Data records >>
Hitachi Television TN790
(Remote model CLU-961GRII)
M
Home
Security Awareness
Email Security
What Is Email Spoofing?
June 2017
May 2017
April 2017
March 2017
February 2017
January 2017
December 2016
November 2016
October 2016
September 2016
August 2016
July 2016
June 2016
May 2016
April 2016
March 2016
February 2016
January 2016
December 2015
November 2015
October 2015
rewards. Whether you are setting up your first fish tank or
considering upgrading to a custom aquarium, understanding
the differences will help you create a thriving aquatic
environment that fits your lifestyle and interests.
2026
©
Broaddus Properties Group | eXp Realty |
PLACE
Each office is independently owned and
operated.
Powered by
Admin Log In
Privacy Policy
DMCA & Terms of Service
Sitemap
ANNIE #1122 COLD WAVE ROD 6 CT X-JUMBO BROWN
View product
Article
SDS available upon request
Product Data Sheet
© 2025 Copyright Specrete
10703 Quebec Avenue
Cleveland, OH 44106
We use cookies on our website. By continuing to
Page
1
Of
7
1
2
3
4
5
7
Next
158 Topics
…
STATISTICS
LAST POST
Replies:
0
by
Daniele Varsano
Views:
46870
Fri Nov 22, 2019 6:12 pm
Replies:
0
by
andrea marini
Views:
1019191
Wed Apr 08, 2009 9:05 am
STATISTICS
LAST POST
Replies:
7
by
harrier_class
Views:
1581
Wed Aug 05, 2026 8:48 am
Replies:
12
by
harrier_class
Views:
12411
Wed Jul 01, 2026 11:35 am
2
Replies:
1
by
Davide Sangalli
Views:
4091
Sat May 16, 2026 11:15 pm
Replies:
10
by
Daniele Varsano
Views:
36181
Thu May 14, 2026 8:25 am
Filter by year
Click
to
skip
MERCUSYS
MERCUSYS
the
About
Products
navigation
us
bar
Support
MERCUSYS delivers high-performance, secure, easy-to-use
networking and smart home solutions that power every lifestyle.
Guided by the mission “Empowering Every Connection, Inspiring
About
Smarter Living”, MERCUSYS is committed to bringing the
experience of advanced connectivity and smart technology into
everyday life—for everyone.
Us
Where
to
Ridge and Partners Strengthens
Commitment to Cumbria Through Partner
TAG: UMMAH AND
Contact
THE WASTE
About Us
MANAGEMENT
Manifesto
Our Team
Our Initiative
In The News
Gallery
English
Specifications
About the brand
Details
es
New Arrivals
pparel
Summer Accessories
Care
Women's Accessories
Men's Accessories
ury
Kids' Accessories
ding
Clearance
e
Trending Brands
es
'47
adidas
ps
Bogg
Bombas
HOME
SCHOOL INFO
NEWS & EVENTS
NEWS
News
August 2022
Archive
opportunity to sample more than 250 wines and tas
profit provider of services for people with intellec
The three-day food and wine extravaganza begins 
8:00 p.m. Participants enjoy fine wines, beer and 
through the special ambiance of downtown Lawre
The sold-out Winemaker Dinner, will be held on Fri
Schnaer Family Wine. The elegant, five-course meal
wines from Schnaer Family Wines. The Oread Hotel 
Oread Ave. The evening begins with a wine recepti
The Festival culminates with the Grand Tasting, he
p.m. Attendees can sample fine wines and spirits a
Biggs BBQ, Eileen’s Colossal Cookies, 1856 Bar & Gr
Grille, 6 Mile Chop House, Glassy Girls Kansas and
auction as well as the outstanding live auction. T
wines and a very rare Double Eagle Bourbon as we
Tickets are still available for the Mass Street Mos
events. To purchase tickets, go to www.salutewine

WORK REQUIRED >>
Going through the entries above, count the lines that have the word "fine" and state that count alone.

ANSWER BOX >>
2